TAREA POR REALIZAR:
Según el fragmento sobre la biografía de Mónica Briones Puccio, ¿en qué fecha se conmemora cada año en Chile el Día de la Visibilidad Lésbica?

FRAGMENTO DEL DOCUMENTO:
Memoria Lésbica: Con mi recuerdo encendí el fuego, la biografía de Mónica Briones Puccio

Anticipo de Con mi recuerdo encendí el fuego, la biografía de la artista Mónica Briones Puccio, asesinada el 9 de julio de 1984 en Santiago. Por ella se conmemora el Día de la Visibilidad lésbica en Chile. Un libro que enlaza memoria, arte, lesbofeminismo, testimonios, expedientes y un juego de espejos por el que transitó la autora, activista Erika Montecinos.

En el 2006 la periodista, escritora y activista Erika Montecinos (Santiago de Chile, 1972) empezó a investigar la historia de Mónica Briones Puccio, una artista lesbiana emblemática. Con mi recuerdo encendí el fuego, el libro publicado recientemente por editorial Planeta, es un relato que reconstruye mucho más que la vida de Mónica, asesinada a golpes el 9 de julio 1984 en pleno centro de Santiago y en dictadura, mientras esperaba el ómnibus con una amiga y tras el festejo de su cumpleaños número 34. El crimen se perpetró en circunstancias de las que se supo muy poco y sigue impune. No fue una muerte violenta más. Está registrada como el primer caso documentado de lesbicidio en Chile, aunque eso no significa que haya sido el primero. En memoria de Mónica todos los años se conmemora el 9 de julio en Chile el Día de la Visibilidad Lésbica.

EXTRACTOS DE REGISTROS:
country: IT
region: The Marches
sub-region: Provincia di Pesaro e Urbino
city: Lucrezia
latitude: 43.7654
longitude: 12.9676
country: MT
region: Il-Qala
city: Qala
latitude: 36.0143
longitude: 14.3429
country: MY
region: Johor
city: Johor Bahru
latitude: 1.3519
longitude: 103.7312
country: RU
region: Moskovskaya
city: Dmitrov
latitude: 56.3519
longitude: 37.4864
* * *
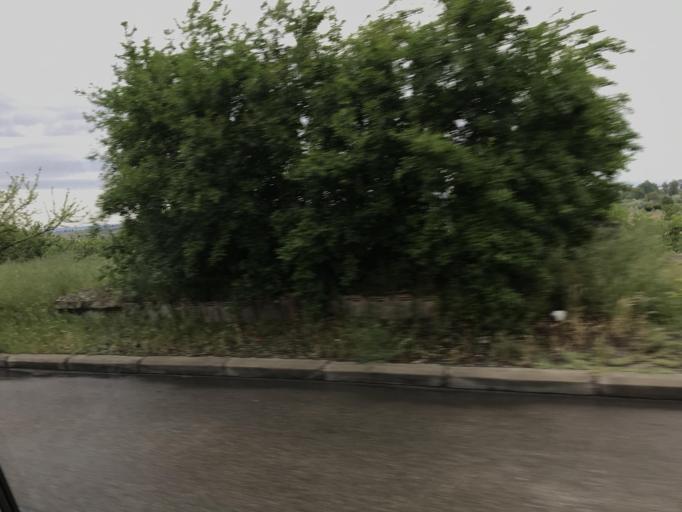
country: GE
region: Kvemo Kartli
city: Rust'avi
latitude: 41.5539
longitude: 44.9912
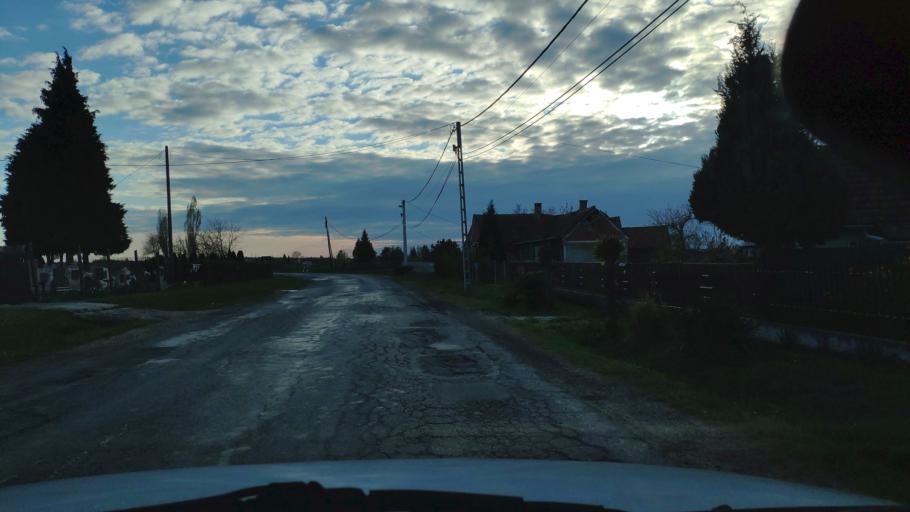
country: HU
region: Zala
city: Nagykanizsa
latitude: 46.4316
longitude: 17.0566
--
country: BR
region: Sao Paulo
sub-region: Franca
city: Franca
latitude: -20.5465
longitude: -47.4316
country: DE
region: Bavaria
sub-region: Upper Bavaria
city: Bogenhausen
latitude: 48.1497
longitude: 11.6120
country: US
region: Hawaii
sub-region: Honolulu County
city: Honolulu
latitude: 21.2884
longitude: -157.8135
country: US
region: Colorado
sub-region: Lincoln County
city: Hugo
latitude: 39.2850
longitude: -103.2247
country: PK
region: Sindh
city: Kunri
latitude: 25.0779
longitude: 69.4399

RESPUESTA CORRESPONDIENTE:
El 9 de julio.